- CHECK YOUR UNDERSTANDING
(A) In the laptop discussion comments, about how much memory does the commenter with a VM, many open tabs, and an IDE report using?
(B) Write out the part of the laptop discussion comments that begins with "I had the same" and ends with "issues to troubleshoot....)", renaming "VirtualBox" to "QEMU".

- SOURCE EXTRACT
Hmm. Rumor has it the next Air refresh is next week. If that's not the next-gen one, then I'm a bit skeptical that they'll put a brand new model out right after a minor change. I guess I'll see what happens next week and then make my decision.
I have another OS installed in a VM, an admittedly ridonkulous number of open tabs (that's just how I work) and an IDE, and that puts me at around 11GB in use.
I had the same impression, 8G max is a regrettable decision. The price is also a little too much and Dell seems to be one of those coupon bullshit companies.
One option that works 100%, is just to let it run Windows, and run Linux in VMWare or VirtualBox. I've done it before, and I'm doing it right now - never had any issues with it.
Windows-specific apps, and getting Linux working on modern macbooks has been difficult at times (Apple's bootloader is always a source of fun issues to troubleshoot....)
Any way you slice it, you're having to do things you'd rather not do and that aren't at all necessary were we in a sane world.
If I pay 1900-2200$ for a deluxe laptop, I would be keen to pay about 300$ more and have a deluxe Linux. Please Canonical, charge me but give me the deluxe experience ;)

- DATA SHOWN
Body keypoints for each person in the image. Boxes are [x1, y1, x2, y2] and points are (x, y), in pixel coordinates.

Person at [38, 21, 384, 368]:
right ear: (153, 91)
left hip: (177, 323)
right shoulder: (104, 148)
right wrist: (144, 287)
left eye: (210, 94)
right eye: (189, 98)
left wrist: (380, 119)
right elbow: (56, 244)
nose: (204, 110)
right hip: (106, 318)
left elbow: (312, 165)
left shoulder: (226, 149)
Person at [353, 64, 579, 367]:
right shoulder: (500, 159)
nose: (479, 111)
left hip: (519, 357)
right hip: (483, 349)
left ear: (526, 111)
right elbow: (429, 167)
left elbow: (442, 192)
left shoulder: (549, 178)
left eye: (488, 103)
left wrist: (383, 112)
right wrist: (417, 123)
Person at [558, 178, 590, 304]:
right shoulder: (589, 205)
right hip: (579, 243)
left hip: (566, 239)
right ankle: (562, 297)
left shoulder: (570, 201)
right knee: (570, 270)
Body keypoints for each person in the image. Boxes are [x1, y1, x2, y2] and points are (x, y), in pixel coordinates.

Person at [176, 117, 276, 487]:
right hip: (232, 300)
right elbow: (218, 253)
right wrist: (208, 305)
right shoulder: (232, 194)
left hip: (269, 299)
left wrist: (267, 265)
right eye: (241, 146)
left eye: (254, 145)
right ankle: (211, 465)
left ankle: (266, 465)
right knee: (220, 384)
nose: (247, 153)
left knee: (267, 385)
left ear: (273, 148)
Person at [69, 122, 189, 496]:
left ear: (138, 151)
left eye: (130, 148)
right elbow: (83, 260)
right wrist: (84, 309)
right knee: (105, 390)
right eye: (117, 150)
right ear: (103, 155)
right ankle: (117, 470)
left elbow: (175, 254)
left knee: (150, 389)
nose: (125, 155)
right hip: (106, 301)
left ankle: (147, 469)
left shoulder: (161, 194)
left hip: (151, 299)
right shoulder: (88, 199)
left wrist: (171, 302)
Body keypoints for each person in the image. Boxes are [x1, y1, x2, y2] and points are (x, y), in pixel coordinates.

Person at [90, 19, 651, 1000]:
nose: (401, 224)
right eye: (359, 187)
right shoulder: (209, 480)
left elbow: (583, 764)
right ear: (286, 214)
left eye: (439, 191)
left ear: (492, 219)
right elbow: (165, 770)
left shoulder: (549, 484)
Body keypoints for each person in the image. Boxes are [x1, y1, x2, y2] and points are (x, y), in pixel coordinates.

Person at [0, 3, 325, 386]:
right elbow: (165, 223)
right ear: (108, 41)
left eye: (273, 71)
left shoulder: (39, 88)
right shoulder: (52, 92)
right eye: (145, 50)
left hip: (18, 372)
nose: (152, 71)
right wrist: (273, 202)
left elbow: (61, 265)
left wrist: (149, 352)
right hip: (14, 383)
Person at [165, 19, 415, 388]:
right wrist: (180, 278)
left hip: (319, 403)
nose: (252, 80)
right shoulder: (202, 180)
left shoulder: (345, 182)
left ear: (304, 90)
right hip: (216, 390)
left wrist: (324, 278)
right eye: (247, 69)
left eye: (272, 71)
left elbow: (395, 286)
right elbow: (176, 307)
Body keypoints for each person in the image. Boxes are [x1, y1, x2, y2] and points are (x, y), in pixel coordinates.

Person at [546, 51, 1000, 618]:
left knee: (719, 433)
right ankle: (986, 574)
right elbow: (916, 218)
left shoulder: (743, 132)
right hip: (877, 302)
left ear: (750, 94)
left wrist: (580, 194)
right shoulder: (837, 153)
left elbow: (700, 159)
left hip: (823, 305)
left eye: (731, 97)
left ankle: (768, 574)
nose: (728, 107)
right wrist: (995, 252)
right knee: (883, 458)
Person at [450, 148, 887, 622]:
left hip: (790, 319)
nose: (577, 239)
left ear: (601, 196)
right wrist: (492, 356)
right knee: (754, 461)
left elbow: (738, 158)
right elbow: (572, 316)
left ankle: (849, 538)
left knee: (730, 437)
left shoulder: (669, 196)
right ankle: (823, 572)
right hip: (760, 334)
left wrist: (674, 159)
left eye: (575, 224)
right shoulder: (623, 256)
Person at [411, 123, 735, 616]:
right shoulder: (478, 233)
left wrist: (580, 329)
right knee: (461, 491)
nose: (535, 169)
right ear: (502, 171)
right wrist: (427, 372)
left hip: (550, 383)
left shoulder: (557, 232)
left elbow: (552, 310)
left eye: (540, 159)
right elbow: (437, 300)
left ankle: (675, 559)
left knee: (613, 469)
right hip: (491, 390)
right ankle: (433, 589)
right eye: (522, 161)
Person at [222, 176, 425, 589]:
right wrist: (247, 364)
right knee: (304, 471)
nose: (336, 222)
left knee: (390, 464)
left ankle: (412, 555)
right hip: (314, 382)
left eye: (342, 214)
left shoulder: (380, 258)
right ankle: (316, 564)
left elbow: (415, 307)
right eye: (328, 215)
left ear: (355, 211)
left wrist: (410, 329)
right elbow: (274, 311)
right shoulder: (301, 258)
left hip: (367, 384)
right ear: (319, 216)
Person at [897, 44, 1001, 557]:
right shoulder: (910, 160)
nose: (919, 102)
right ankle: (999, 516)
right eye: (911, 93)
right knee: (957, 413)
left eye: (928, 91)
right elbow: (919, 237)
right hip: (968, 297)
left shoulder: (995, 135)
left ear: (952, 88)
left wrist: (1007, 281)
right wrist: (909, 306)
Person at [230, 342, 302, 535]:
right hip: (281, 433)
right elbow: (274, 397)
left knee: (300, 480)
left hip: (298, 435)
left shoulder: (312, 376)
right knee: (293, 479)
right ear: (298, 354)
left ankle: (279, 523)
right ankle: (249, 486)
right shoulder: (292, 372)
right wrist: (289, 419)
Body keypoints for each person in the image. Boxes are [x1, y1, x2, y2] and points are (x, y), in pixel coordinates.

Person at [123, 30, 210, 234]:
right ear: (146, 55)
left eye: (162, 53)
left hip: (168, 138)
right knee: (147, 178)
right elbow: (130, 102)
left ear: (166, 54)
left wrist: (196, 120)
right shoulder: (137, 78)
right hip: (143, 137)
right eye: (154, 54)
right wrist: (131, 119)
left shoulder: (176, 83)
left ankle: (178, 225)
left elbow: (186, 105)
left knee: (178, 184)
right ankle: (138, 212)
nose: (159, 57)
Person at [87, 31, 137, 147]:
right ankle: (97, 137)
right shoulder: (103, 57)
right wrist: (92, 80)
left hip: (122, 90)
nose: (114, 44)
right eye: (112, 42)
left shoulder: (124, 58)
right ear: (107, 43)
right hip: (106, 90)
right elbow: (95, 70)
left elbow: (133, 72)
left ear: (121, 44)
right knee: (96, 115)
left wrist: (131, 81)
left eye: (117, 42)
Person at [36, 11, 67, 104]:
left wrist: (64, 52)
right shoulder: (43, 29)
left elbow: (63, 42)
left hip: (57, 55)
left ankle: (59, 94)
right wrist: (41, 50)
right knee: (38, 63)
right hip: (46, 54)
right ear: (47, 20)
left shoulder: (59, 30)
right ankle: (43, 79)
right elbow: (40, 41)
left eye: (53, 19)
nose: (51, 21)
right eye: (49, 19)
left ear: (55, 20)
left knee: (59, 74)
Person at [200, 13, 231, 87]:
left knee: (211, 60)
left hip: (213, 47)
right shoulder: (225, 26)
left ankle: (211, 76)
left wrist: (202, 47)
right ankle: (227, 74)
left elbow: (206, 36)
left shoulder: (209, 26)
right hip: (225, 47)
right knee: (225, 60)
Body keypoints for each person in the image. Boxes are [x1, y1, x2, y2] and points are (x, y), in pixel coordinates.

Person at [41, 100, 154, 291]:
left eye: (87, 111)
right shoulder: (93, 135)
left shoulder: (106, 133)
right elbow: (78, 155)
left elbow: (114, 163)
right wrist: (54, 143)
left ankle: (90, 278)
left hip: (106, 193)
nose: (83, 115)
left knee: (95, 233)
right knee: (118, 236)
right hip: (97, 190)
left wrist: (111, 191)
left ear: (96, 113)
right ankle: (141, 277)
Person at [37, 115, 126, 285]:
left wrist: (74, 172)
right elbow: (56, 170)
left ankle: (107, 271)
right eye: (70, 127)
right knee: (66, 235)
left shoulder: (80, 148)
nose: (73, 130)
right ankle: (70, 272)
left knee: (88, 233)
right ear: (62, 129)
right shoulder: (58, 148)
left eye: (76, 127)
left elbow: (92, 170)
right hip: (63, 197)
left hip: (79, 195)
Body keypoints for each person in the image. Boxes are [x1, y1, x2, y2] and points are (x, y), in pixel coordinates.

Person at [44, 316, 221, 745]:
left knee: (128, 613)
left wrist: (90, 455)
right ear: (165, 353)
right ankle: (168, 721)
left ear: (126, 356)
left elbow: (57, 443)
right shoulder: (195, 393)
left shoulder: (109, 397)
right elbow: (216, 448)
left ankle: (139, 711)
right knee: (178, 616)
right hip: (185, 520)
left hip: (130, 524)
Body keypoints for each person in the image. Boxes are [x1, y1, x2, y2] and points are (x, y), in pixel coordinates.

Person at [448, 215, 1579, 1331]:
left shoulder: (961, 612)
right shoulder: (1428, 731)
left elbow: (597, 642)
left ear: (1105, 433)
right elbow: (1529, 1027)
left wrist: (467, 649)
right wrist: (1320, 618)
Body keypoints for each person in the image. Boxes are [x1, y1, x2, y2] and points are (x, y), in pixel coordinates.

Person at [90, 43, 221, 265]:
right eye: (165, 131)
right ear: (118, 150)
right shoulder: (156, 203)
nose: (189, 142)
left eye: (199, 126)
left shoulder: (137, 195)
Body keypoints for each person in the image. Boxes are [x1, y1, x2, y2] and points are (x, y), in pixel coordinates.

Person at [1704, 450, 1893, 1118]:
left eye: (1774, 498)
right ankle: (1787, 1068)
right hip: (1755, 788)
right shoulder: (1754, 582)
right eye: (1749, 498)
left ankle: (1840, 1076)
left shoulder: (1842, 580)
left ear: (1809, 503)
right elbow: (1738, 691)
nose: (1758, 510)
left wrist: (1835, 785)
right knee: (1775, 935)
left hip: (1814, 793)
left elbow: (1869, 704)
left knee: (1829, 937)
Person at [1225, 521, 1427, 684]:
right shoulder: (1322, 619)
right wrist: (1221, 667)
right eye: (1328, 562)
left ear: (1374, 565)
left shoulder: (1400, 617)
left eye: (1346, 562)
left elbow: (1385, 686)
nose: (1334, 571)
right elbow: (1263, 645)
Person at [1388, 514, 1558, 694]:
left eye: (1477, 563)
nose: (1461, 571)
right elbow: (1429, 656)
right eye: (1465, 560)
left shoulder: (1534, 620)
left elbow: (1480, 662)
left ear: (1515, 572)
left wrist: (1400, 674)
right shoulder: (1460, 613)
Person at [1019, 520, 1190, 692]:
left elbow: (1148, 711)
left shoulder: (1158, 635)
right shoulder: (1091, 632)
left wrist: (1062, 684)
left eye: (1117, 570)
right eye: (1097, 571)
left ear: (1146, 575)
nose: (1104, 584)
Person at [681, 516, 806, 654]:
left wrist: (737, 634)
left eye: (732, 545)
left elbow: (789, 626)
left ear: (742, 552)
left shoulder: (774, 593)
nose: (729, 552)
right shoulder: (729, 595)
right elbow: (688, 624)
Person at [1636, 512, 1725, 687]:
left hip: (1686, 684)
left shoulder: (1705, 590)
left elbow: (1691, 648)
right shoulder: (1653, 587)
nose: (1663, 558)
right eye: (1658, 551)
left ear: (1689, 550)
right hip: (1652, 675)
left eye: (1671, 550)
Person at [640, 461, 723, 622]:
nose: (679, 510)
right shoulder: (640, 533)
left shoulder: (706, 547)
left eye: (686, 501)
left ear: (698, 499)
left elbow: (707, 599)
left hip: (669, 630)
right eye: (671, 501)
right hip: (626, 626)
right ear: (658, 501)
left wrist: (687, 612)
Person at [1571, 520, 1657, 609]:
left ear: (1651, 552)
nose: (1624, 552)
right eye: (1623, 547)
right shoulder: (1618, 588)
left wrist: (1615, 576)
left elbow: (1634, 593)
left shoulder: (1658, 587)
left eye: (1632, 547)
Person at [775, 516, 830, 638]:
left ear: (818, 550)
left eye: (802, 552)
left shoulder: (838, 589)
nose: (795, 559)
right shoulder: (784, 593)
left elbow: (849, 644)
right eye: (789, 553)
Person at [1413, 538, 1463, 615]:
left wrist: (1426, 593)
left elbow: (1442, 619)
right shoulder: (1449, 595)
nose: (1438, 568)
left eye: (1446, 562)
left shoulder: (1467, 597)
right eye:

- SOLUTIONS
(A) Around 11GB.

(B)
I had the same impression, 8G max is a regrettable decision. The price is also a little too much and Dell seems to be one of those coupon bullshit companies.
One option that works 100%, is just to let it run Windows, and run Linux in VMWare or QEMU. I've done it before, and I'm doing it right now - never had any issues with it.
Windows-specific apps, and getting Linux working on modern macbooks has been difficult at times (Apple's bootloader is always a source of fun issues to troubleshoot....)